10歳にしてはしっかりした考えに、ディッケルは驚きながらもそれを承諾した。


「ありがとうございます、ディッケルさん」

「敬語は使わなくていいんだよ?」

「いえ、僕は居候ですから。それに目上の人には敬語を使いなさいと、父さんと母さんにキツく言われてましたから」


余程躾に厳しい両親だったのだろう。

それを無理に変えさせることはせず、それなら好きな様に敬語を使わせようと、ディッケルは判断した。

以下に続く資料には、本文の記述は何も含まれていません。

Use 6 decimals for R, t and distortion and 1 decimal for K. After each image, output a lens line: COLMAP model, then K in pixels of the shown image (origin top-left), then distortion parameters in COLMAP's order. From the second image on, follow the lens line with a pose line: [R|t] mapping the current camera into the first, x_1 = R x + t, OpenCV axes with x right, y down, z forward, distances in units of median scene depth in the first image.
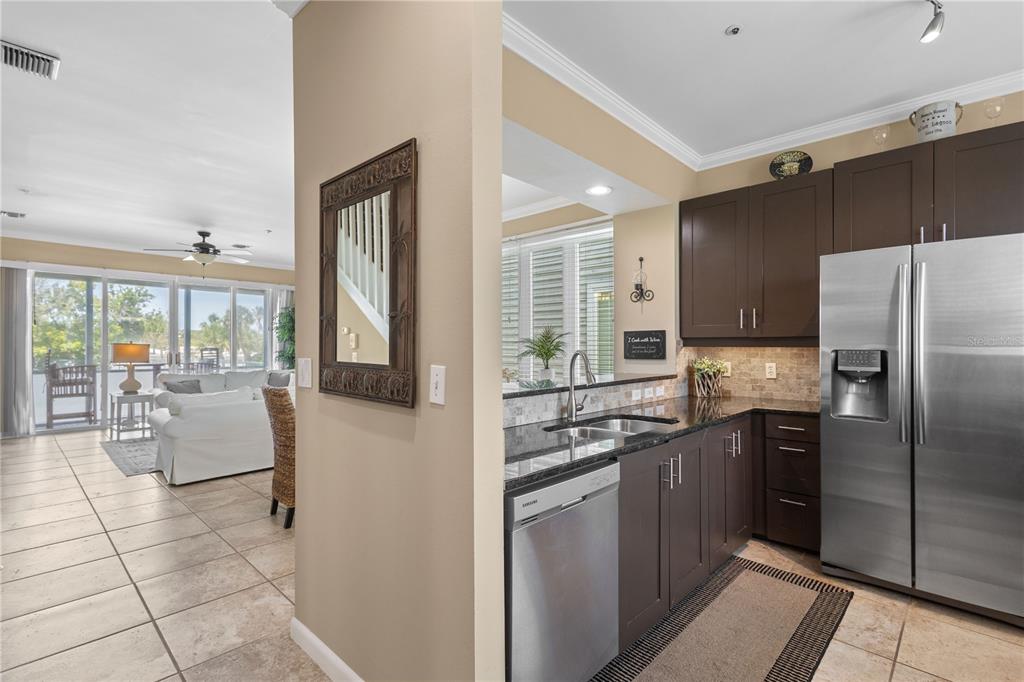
lens RADIAL K [[470.7, 0, 512.2], [0, 470.7, 342.1], [0, 0, 1]] dist [0.006937, -0.000788]
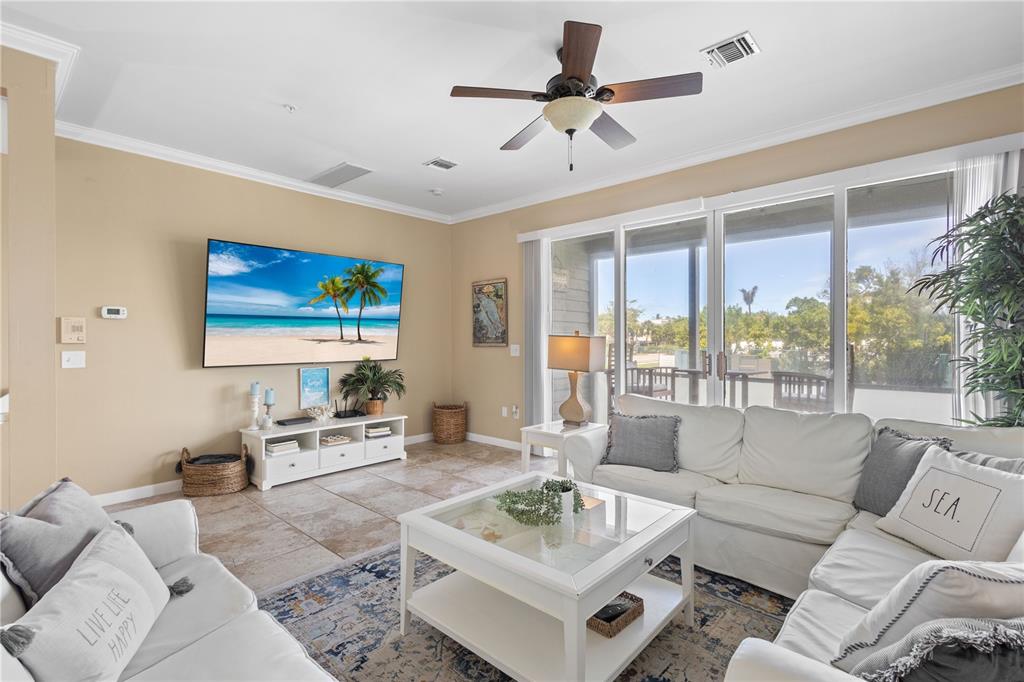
lens RADIAL K [[474.6, 0, 511.8], [0, 474.6, 339.3], [0, 0, 1]] dist [0.008049, -0.000179]
pose [[0.007783, 0.002384, -0.999967, -0.320665], [0.007120, 0.999972, 0.002440, 0.006767], [0.999944, -0.007139, 0.007766, 1.182018]]
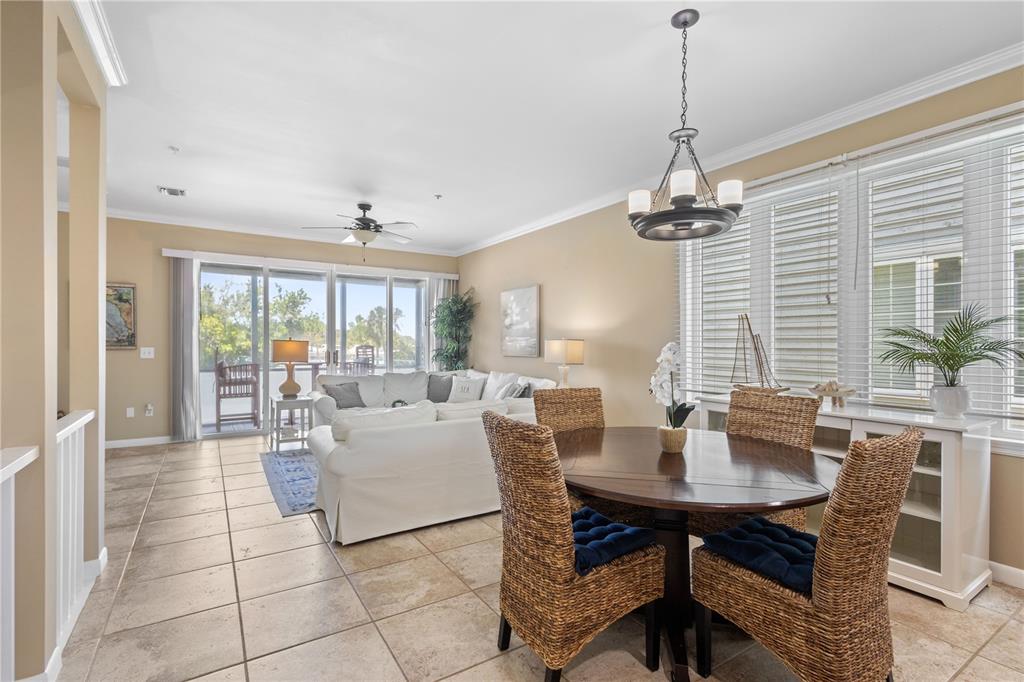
lens RADIAL K [[473.1, 0, 510.9], [0, 473.1, 346.5], [0, 0, 1]] dist [0.006194, 0.000158]
pose [[0.968758, 0.003279, -0.247985, -0.250274], [-0.000378, 0.999931, 0.011743, 0.005633], [0.248006, -0.011282, 0.968693, 0.326108]]
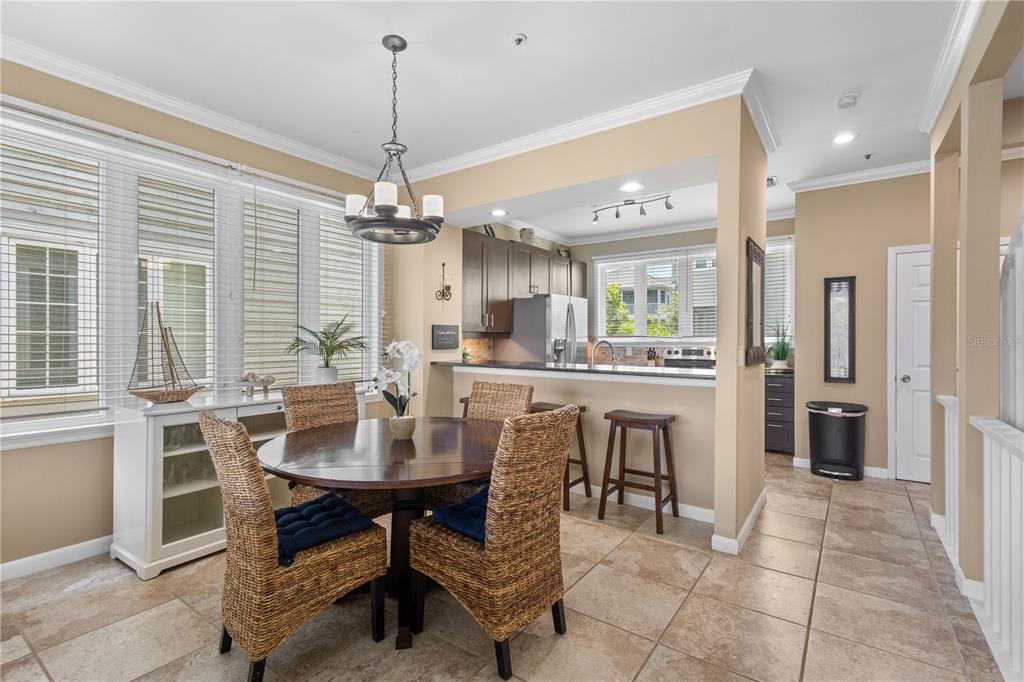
lens RADIAL K [[474.6, 0, 511.8], [0, 474.6, 339.3], [0, 0, 1]] dist [0.008049, -0.000179]
pose [[-0.132424, -0.003918, 0.991185, -0.688692], [-0.007751, 0.999966, 0.002917, 0.005379], [-0.991163, -0.007297, -0.132450, 0.728915]]
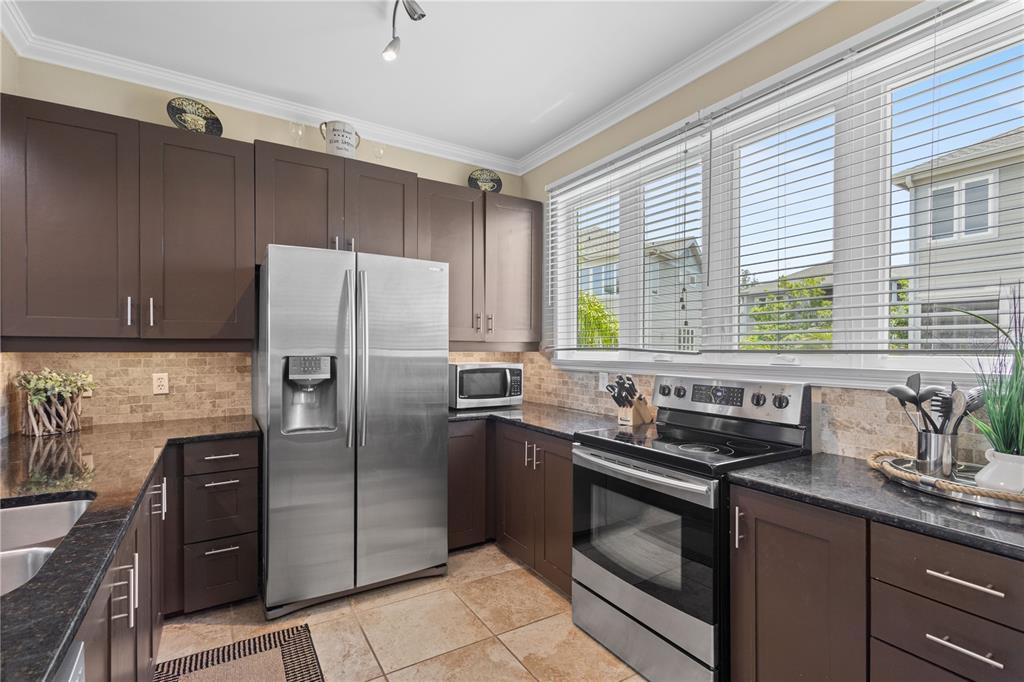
lens RADIAL K [[476.5, 0, 516.1], [0, 476.5, 352.3], [0, 0, 1]] dist [0.009551, 0.000050]
pose [[0.255450, -0.007214, 0.966795, -0.027393], [-0.012304, 0.999867, 0.010712, -0.002450], [-0.966744, -0.014632, 0.255328, 0.182842]]
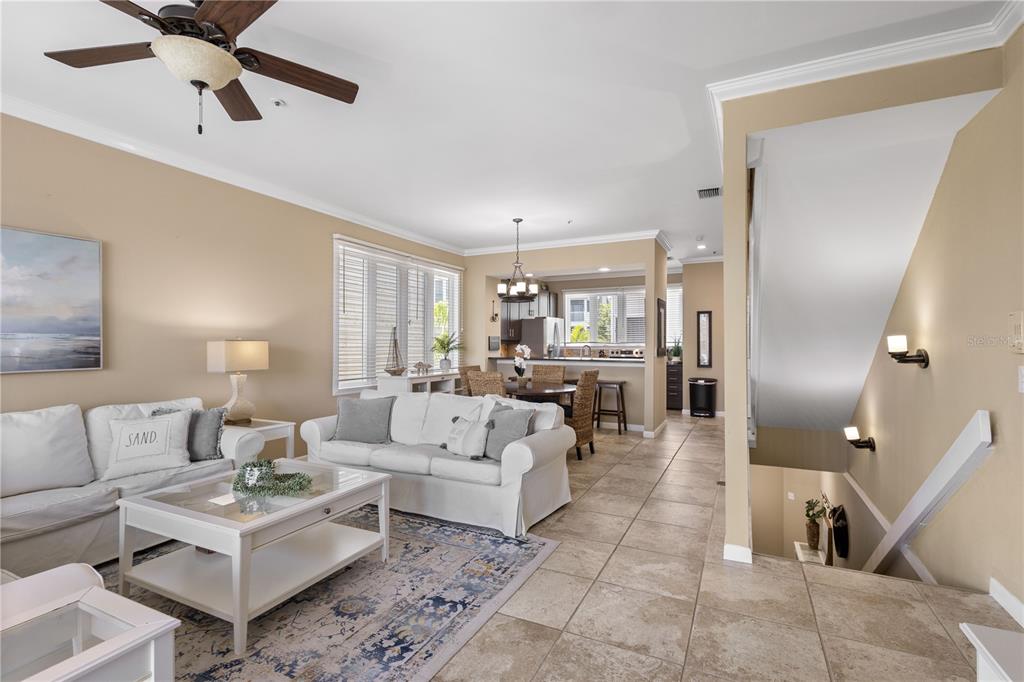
lens RADIAL K [[470.7, 0, 512.2], [0, 470.7, 342.1], [0, 0, 1]] dist [0.006937, -0.000788]
pose [[-0.286009, 0.000406, 0.958227, -1.263383], [-0.007177, 0.999971, -0.002566, 0.004390], [-0.958200, -0.007611, -0.285998, 1.111852]]
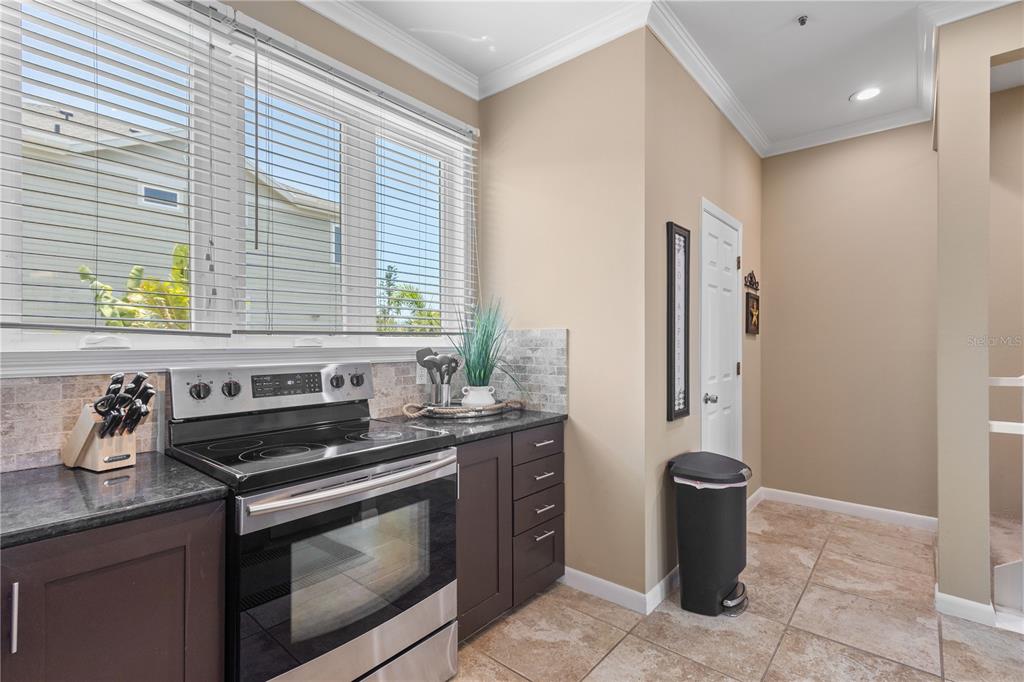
lens RADIAL K [[474.6, 0, 511.8], [0, 474.6, 339.3], [0, 0, 1]] dist [0.008049, -0.000179]
pose [[-0.998779, -0.003162, -0.049293, 0.286987], [-0.002631, 0.999938, -0.010843, 0.008113], [0.049324, -0.010700, -0.998725, 0.487753]]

それから月日は流れ、 カルが11歳になろうとしている頃だった。

いつものようにガウラと共に、林檎農園で収穫の手伝いをしている時にそれは起こった。

立て掛けていたハシゴが倒れ、ハシゴに乗っていたガウラが怪我を負った。

幸い頭は打たなかったが右腕を酷く擦りむき、血が溢れ出していた。


「ガウラ!大丈夫かい?!」

「う、うん。大丈…痛っ!」


慌ててカルも駆け寄る。

痛々しいその擦り傷に、カルが手をかざした。


「カル?」


不思議そうにカルを見るガウラ。

カルは掌に意識を集中させる。

緑色の優しい光が傷を覆い、傷を癒した。


「凄い…」


呆気に取られるガウラとディッケル。

カルは少し疲れたように溜息を吐いた。


「カルはケアルを使えるのかい?」

「ケアル?」


ディッケルの言葉にガウラが聞き返す。


「ケアルと言うのは幻術士や白魔道士が使う回復魔法だよ。まさか、カルがそれを使えるなんて…」

「すみません、黙ってるつもりはなかったんです。ただ、言う機会がなくて…」

「どこでそれを覚えたんだい?」

「父さんからです。父さんは幻術士でしたから」


少し気まずそうに答えるカルに、ガウラは目を輝かせて言った。


「凄いよ!魔法なんて簡単に使えるものじゃないのに!カル、幻術士になったら、きっと多くの人を助けられるよ!」


その言葉が、カルに1つの決意をさせた。

その夜、カルはディッケルに「幻術士になりたい」と打ち明けた。


「目標が見つかったんだね」

「はい。もう、僕のような人達を増やしたくないんです」


カルは真っ直ぐディッケルを見つめた。


「11歳の誕生日を迎えたら、僕はグリダニアに行こうと思います」


カルの言葉に、ディッケルは「そうかい」と言葉を返した。

そして、カルの11歳の誕生日の翌日、ディッケルの家には双蛇党の隊員がカルを迎えに来た。


「ディッケルさん。約1年の間、大変お世話になりました。このご恩は一生忘れません」

「最後までしっかりした子だね、カルは。幻術士ギルドでもしっかりやるんだよ」

「はい。ありがとうございます」


カルはディッケルに頭を下げる。


「カル」

「ガウラちゃん…」


カルに歩み寄り、ガウラはにっこりと微笑んだ。


「私ね、もう少し大人になったら冒険者になるんだ!だから、また会おうね!」


カルは、ガウラの言葉に驚いた表情を浮かべたが、直ぐに笑顔になる。


「うん!また、会いましょう!」


そう言って2人は握手を交わす。

そして、カルは双蛇党隊員と共に、ディッケルとガウラの元を去ったのであった。